Maintenant, je devais choisir ma stratégie avec soin. Téméria était intelligente. Elle avait donc sûrement changé de stratégie, et redoublé de vigilance. Impossible, donc, de savoir ce qu'elle avait en tête avant de lancer le ballon. J'optai donc pour un changement total d'attitude. Oui, c'est ça... il fallait la surprendre. Pour qu'elle ne sache pas quoi décider. Je n'étais pas du tout sûr de moi... alors, dans haussement d'épaules, je me dis : « Si j'essaye pas, je saurai jamais si j'ai découvert la technique du siècle. »

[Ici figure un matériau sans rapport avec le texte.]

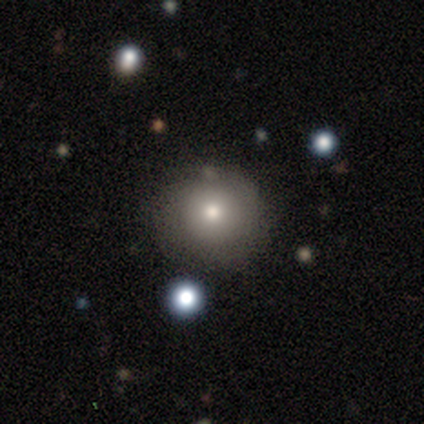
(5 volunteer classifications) smooth 80%, featured or disk 20%, star or artifact 0%. Down the decision tree: how rounded — round (100%); merging — none (40%, tied with minor disturbance).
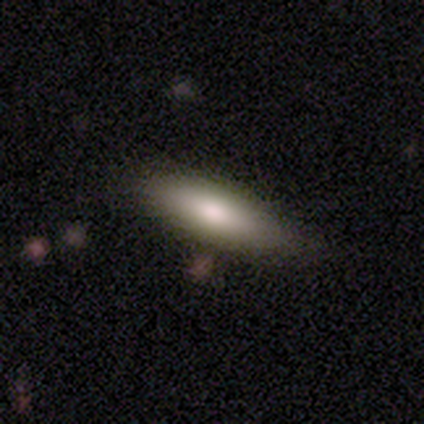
This appears to be a smooth galaxy with no disk features (78%) that is cigar-shaped (52%). Merging: none (73%).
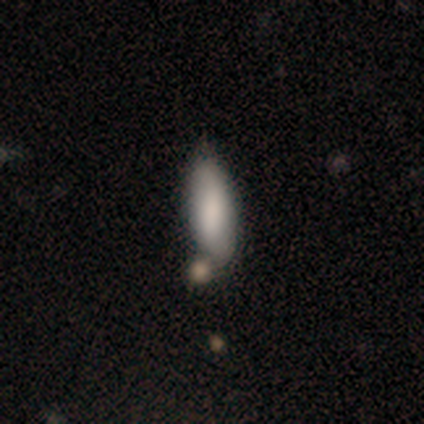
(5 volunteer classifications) This appears to be a smooth galaxy with no disk features (100%) that is in between round and cigar-shaped (80%). Merging: none (80%).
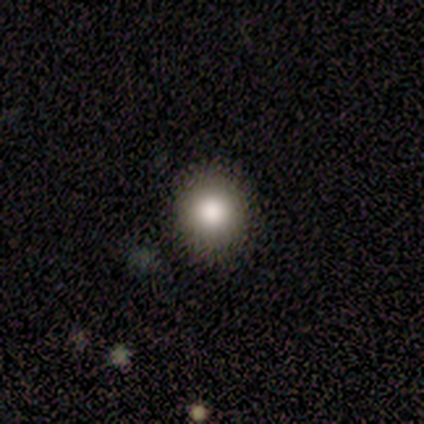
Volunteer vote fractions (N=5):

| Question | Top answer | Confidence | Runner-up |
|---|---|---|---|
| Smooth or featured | smooth | 100% | — |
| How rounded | round | 100% | — |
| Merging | none | 100% | — |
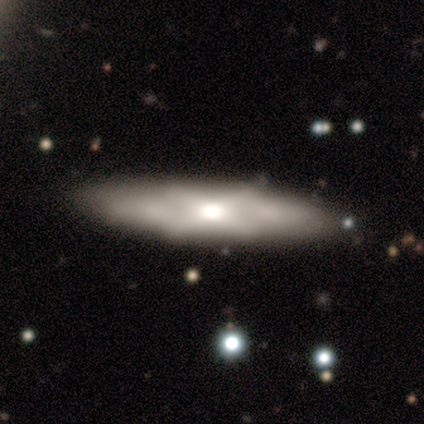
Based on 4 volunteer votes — smooth 50% (tied), featured or disk 50% (tied), star or artifact 0%. Down the decision tree: how rounded — in between (50%, tied with cigar-shaped); merging — none (75%).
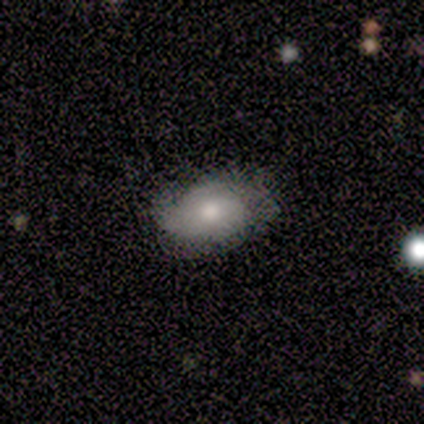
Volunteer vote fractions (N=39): Smooth or featured? 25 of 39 (64%) said smooth. How rounded? 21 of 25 (84%) said in between. Merging? 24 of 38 (63%) said none.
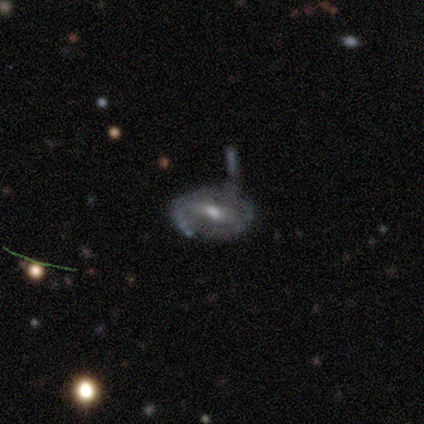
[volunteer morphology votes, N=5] Smooth or featured: featured or disk — 80% (smooth — 20%)
Edge-on disk: no — 100%
Bar: strong — 50% (tied with weak — 50%)
Spiral arms: yes — 50% (tied with no — 50%)
Spiral winding: tight — 50% (tied with medium — 50%)
Spiral arm count: 2 — 50% (tied with can't tell — 50%)
Bulge size: moderate — 75% (small — 25%)
Merging: major disturbance — 40% (none — 20%)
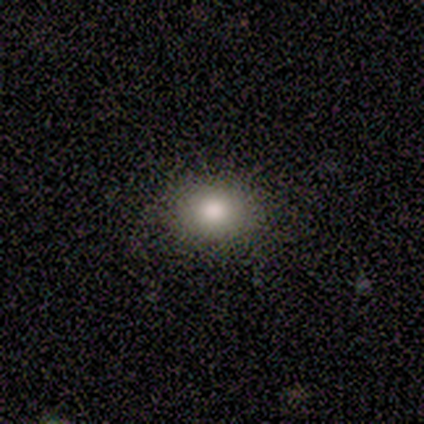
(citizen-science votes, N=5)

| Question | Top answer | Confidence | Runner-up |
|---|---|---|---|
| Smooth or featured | smooth | 80% | featured or disk (20%) |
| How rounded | round | 50% | tied: in between (50%) |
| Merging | none | 80% | minor disturbance (20%) |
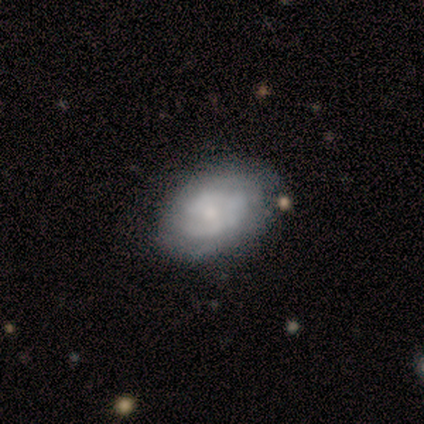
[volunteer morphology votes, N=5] featured or disk 60%, smooth 20%, star or artifact 20%. Down the decision tree: edge-on disk — no (100%); bar — no (100%); spiral arms — yes (100%); spiral arm count — can't tell (67%); spiral winding — tight (67%); bulge size — small (100%); merging — none (100%).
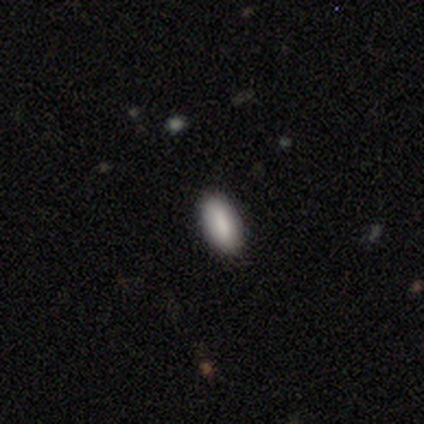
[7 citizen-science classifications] Smooth or featured? smooth (57%)
How rounded? in between (75%)
Merging? none (80%)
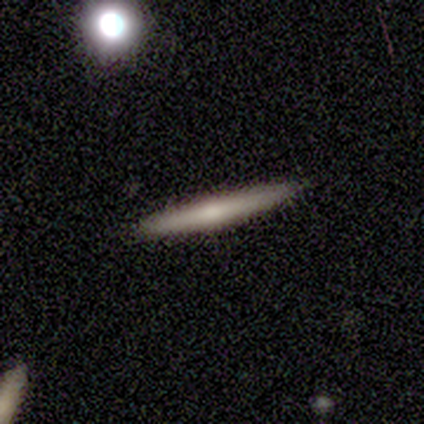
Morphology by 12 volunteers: Q: Smooth or featured?
A: smooth (42%); tied with: featured or disk (42%)
Q: How rounded?
A: cigar-shaped (80%); runner-up: in between (20%)
Q: Merging?
A: none (90%); runner-up: minor disturbance (10%)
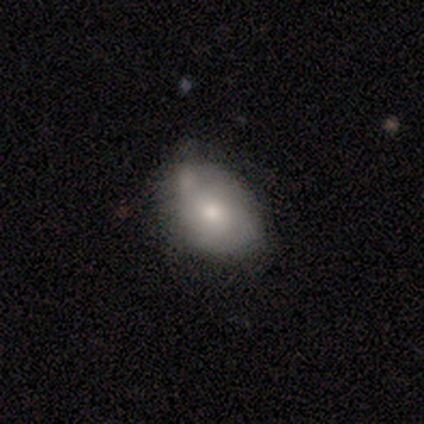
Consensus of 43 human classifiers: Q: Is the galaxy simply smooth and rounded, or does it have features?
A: smooth — 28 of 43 (65%).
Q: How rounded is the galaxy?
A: in between — 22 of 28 (79%).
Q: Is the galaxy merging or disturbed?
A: none — 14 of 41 (34%).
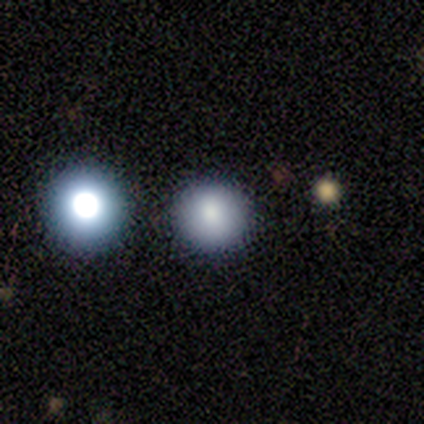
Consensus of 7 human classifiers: Morphology: type=smooth (57%); roundness=round (100%); merging=none (100%).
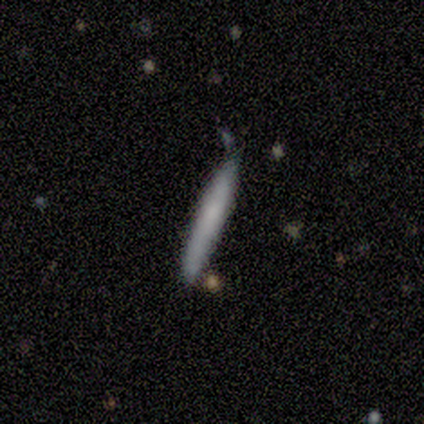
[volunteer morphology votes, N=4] Smooth or featured? 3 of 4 (75%) said smooth. How rounded? 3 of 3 (100%) said cigar-shaped. Merging? 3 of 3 (100%) said none.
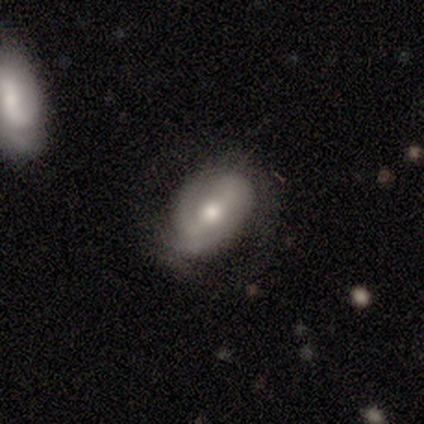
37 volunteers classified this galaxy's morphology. type=featured or disk (73%); edge-on=no (89%); bar=strong (46%); spiral arms=yes (71%); winding=tight (53%); arm count=2 (47%); bulge=moderate (75%); merging=none (61%).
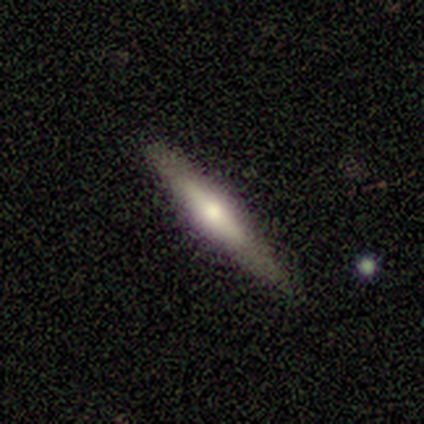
Smooth or featured? featured or disk (55%)
Edge-on disk? yes (95%)
Edge-on bulge? rounded (86%)
Merging? none (82%)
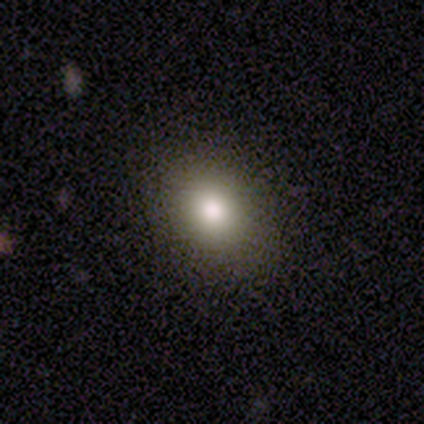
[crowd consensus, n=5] smooth-or-featured: smooth: 80% | featured or disk: 20% | star or artifact: 0%
  how-rounded: round: 50% (tied) | in between: 50% (tied) | cigar-shaped: 0%
  merging: none: 100% | minor disturbance: 0% | major disturbance: 0% | merger: 0%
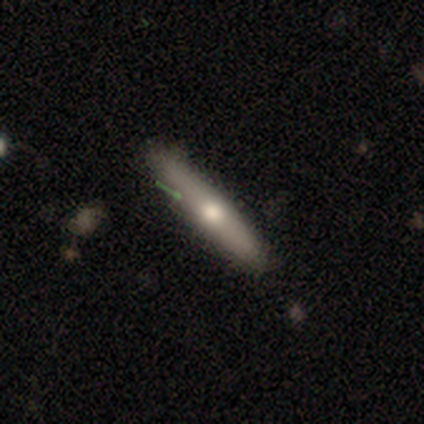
Overall: smooth (50%, tied with featured or disk). How rounded: cigar-shaped (100%). Merging: none (100%).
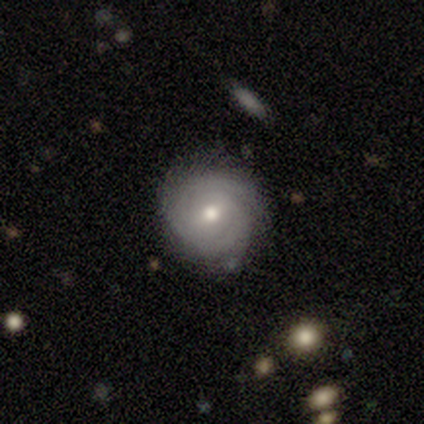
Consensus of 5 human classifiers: This is clearly a featured or disk galaxy (80%). It is clearly not viewed edge-on (100%). Bar: likely weak (75%). Spiral arm pattern: clearly yes (100%). Spiral arm count: possibly 2 (50%, tied with can't tell). Spiral winding: clearly tight (100%). Central bulge: likely moderate (75%). Merging: clearly none (100%).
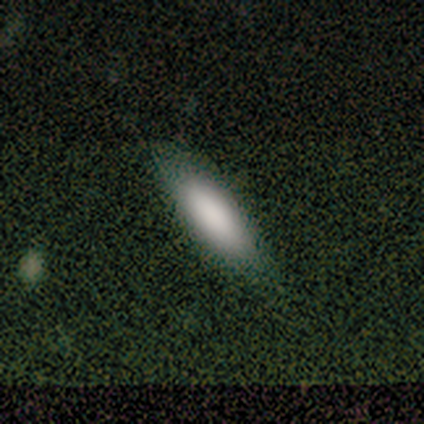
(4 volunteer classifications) A smooth galaxy with no disk features (100%) that is in between round and cigar-shaped (75%). Merging: none (100%).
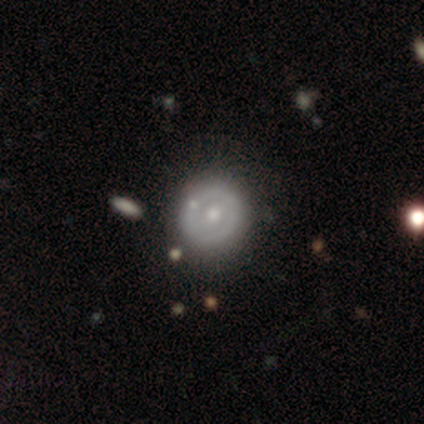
Q: Smooth or featured?
A: featured or disk (60%); runner-up: smooth (40%)
Q: Edge-on disk?
A: no (100%)
Q: Bar?
A: no (67%); runner-up: weak (33%)
Q: Spiral arms?
A: no (100%)
Q: Bulge size?
A: moderate (67%); runner-up: small (33%)
Q: Merging?
A: none (60%); runner-up: minor disturbance (40%)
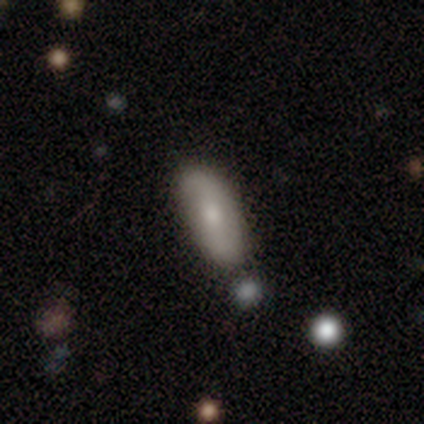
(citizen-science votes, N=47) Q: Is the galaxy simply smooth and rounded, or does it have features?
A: smooth — 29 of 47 (62%).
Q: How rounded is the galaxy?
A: in between — 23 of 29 (79%).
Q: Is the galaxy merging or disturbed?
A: none — 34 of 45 (76%).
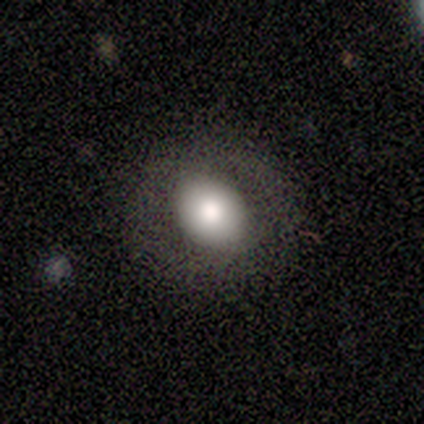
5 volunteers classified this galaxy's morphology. smooth 60%, featured or disk 40%, star or artifact 0%. Down the decision tree: how rounded — in between (100%); merging — none (80%).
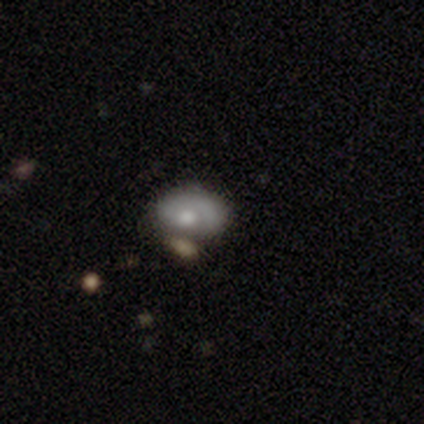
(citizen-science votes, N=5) Q: Smooth or featured?
A: smooth (60%); runner-up: featured or disk (40%)
Q: How rounded?
A: in between (67%); runner-up: round (33%)
Q: Merging?
A: none (60%); runner-up: minor disturbance (20%)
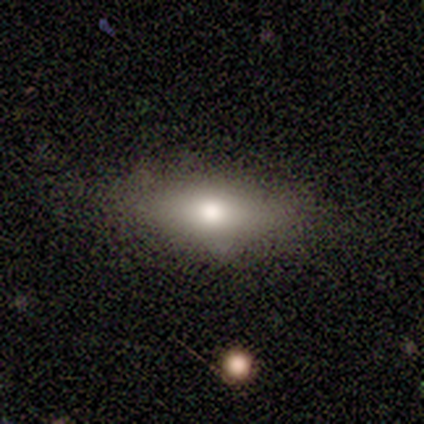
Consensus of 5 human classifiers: A smooth galaxy with no disk features (60%) that is in between round and cigar-shaped (100%). Merging: none (100%).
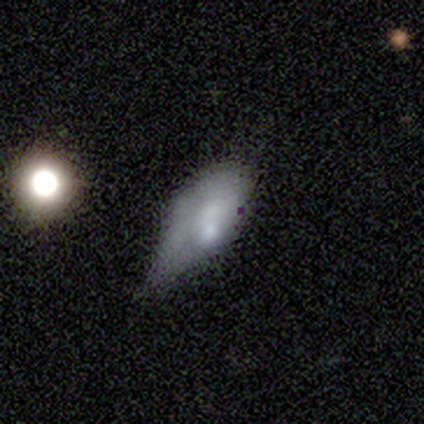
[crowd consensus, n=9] Smooth or featured: smooth — 78% (featured or disk — 22%)
How rounded: in between — 100%
Merging: minor disturbance — 56% (none — 33%)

Alors, prenant mon élan, je sautai aussi haut que je pus, et gardai la balle dans mes mains, au lieu de la jeter. Une fois à terre, je restai là où j'étais, et , dans le plus grand des calmes, je lançai doucement la balle en cloche, au centre du terrain, au niveau de la guerrière et de son frison. Voyant le ballon arriver tout droit vers elle, elle tendit la main pour l'attraper, sans faire d'effort, sans contracter ses muscles, sans indiquer à son éclateil qu'elle allait rattraper l'objet. Aussi, l'animal s'avança pour s'en charger. Ils avaient perdu ce point là. En effet, tous les deux avaient tenté de rattraper la balle. J'avais hâte de voir comment elle allait réagir...
« L'exercice est terminé ! annonça Maître Ilizza à ma grande déception. Bravo à tous les deux. Vous avez un talent remarquable, et une capacité d'analyse qui vous sera extrêmement utile en combat. Téméria, quand Hardex a feinté et transformé son mouvement avec son poignet, tu t'étais déjà avancé dans la mauvaise direction. Au lieu de tenter l'impossible en partant dans l'autre sens, tu aurai dû t'arrêter et laisser faire ton éclateil. Quant à toi, mon garçon, quand tu as essayé beaucoup de feintes, au début(sans succès), au lieu de faire la même dans différentes directions, tu aurais dû en essayer plusieurs sortes, pour voir celles qu'elle ne pouvaient pas anticiper. »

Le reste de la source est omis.